Dataset excerpt:
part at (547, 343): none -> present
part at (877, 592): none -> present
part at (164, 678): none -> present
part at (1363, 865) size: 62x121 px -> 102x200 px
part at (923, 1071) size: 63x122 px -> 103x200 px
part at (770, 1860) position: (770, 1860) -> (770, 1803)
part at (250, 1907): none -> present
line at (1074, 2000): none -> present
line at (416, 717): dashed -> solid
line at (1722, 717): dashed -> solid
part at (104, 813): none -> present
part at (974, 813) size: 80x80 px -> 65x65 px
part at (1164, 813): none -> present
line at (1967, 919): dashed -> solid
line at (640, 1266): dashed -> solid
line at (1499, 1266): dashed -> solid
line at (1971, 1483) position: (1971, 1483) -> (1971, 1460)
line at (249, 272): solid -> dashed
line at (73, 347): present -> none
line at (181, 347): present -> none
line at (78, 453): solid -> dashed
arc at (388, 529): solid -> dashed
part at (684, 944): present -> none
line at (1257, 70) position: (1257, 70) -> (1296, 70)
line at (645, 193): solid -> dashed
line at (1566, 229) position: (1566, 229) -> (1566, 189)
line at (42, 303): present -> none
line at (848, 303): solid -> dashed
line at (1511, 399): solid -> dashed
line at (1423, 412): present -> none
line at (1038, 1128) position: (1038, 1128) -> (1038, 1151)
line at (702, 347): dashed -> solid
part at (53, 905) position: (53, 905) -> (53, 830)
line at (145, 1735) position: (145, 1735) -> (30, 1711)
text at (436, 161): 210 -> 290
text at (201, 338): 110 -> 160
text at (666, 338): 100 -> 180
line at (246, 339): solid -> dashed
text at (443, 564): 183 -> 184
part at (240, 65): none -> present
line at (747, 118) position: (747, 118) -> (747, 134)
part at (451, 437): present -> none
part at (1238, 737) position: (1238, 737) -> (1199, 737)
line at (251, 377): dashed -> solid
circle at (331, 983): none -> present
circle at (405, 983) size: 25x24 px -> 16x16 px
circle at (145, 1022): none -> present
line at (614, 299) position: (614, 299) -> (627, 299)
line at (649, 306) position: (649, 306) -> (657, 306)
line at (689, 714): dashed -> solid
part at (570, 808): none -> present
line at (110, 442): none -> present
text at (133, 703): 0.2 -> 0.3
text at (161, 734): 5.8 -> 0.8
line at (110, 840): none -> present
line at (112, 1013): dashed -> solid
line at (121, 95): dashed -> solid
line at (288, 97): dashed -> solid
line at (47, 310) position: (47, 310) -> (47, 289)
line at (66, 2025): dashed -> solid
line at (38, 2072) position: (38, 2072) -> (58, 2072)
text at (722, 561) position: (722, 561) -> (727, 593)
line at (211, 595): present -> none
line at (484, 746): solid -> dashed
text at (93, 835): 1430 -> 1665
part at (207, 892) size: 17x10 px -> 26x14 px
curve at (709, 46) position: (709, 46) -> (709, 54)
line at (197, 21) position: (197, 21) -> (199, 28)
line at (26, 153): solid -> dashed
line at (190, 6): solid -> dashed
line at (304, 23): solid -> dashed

**YOUR OBJECTIVE:**
Reproduce the lines starting at the first line and ending at the line containing "line at (640, 1266): dashed -> solid", changing every occurrence of "dashed" to "broken" and leaving everything else unchanged.

**ANSWER TO THE EXERCISE:**
part at (547, 343): none -> present
part at (877, 592): none -> present
part at (164, 678): none -> present
part at (1363, 865) size: 62x121 px -> 102x200 px
part at (923, 1071) size: 63x122 px -> 103x200 px
part at (770, 1860) position: (770, 1860) -> (770, 1803)
part at (250, 1907): none -> present
line at (1074, 2000): none -> present
line at (416, 717): broken -> solid
line at (1722, 717): broken -> solid
part at (104, 813): none -> present
part at (974, 813) size: 80x80 px -> 65x65 px
part at (1164, 813): none -> present
line at (1967, 919): broken -> solid
line at (640, 1266): broken -> solid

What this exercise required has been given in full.